## Instructions for the task
Return the listing below unchanged, but without pictures.

## Source data
----
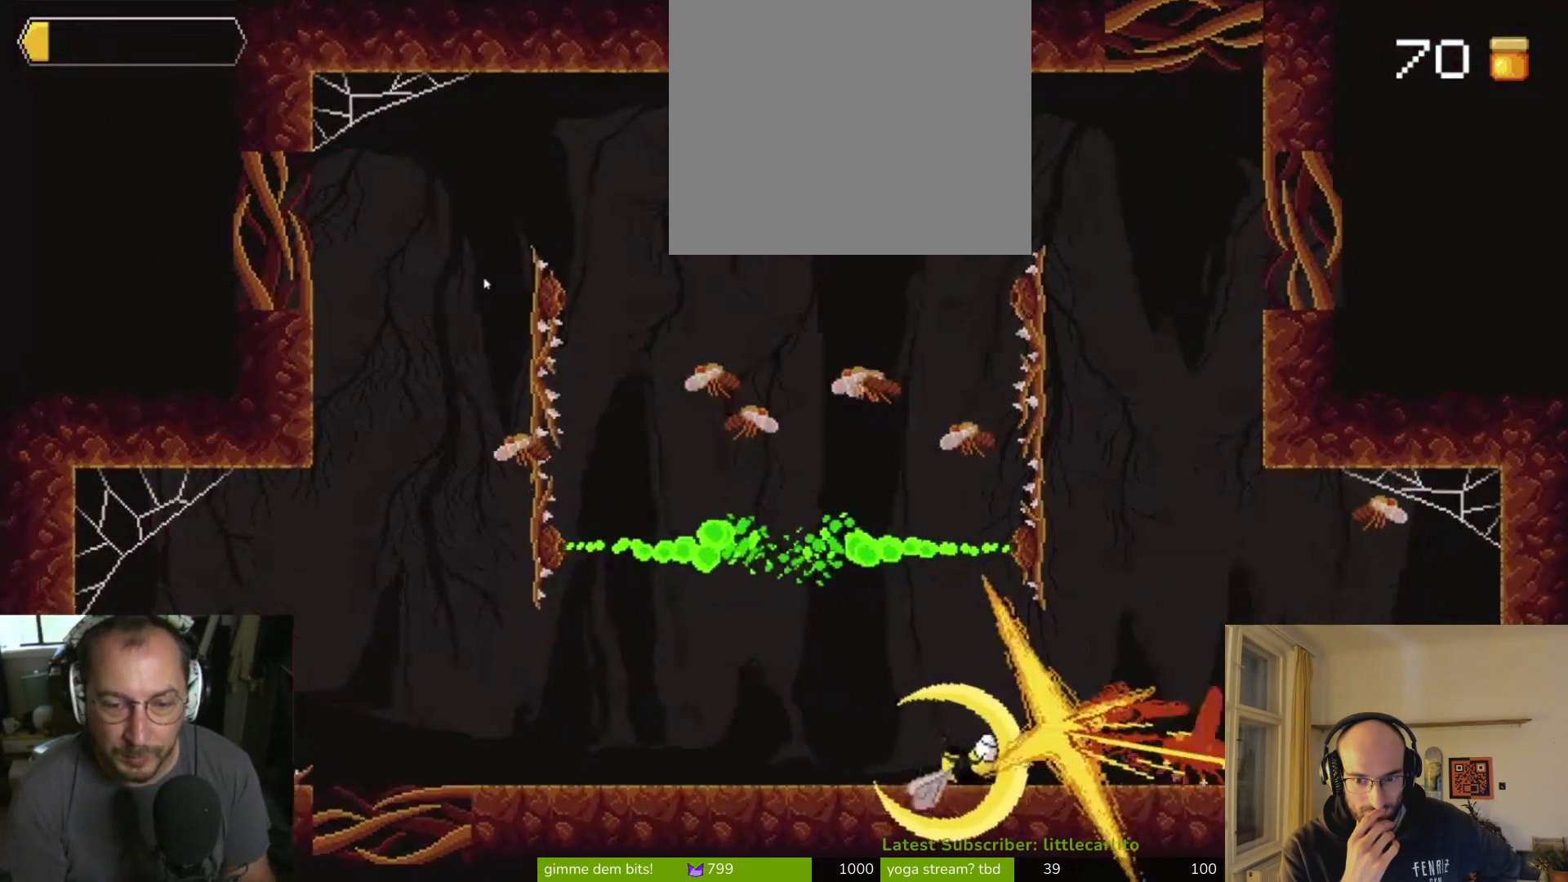
{"buttons": [], "left_stick": "center", "right_stick": "center", "events": [[167, "left_stick", "center"]]}
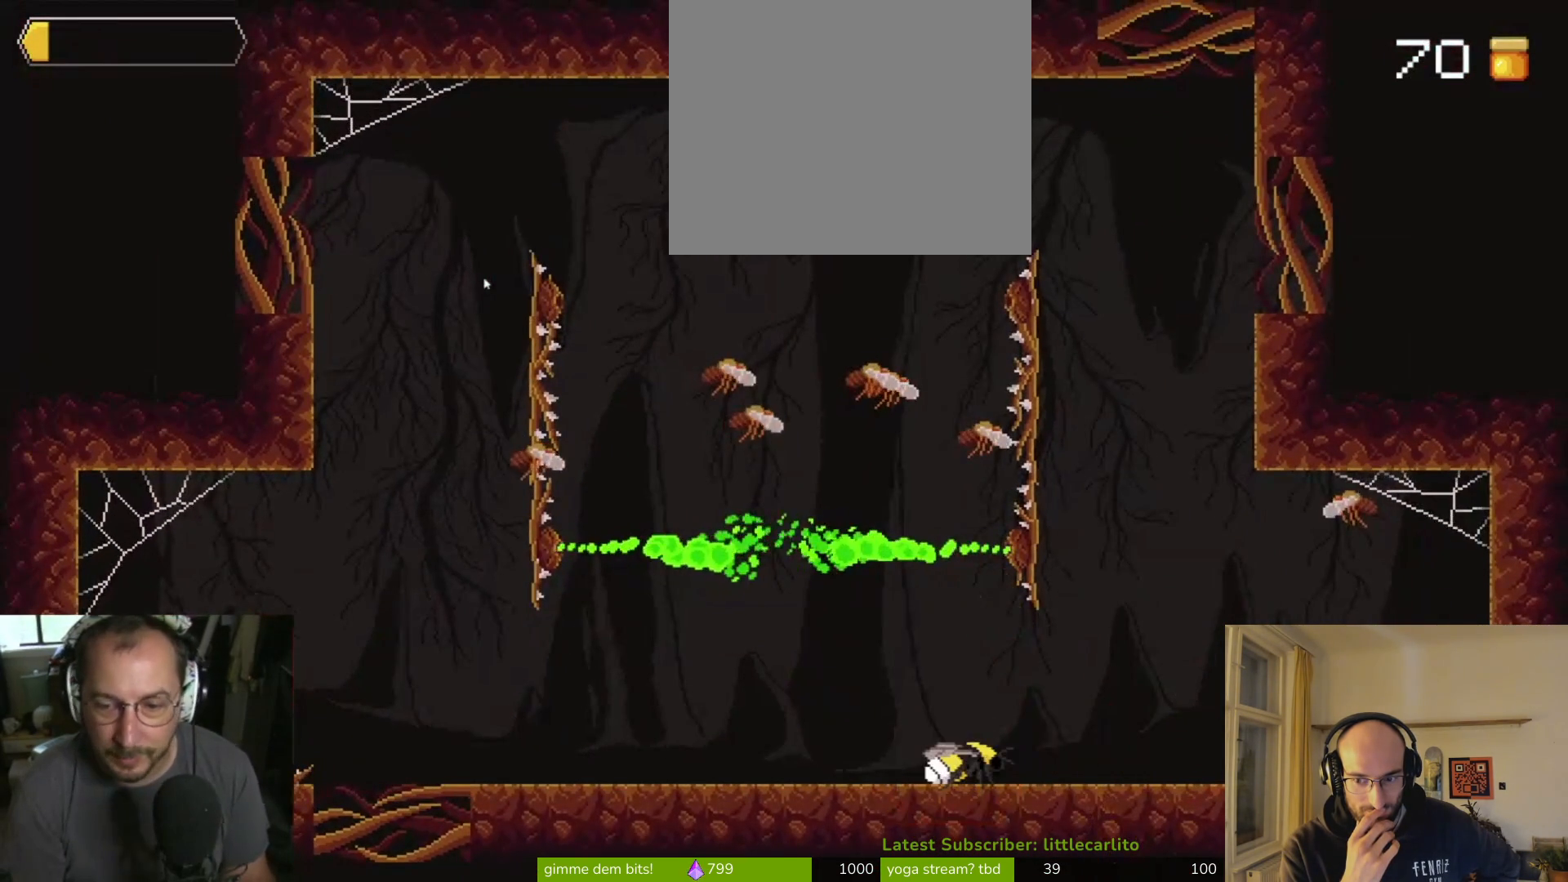
{"buttons": [], "left_stick": "left", "right_stick": "center", "events": [[67, "left_stick", "left"]]}
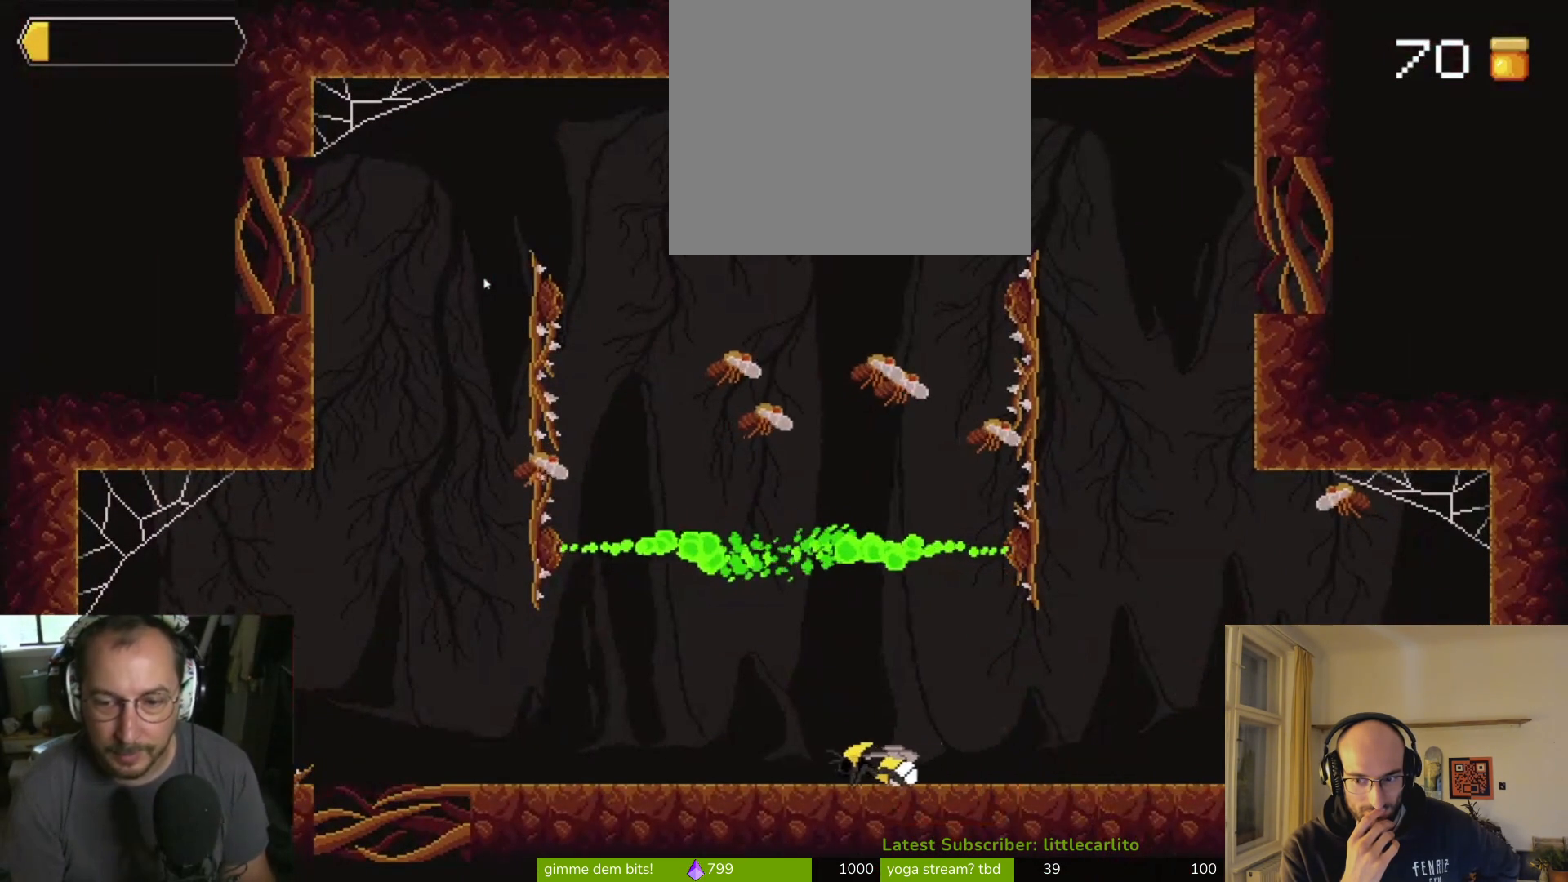
{"buttons": [], "left_stick": "left", "right_stick": "center", "events": []}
----
## Answer space
{"buttons": [], "left_stick": "center", "right_stick": "center", "events": [[167, "left_stick", "center"]]}
{"buttons": [], "left_stick": "left", "right_stick": "center", "events": [[67, "left_stick", "left"]]}
{"buttons": [], "left_stick": "left", "right_stick": "center", "events": []}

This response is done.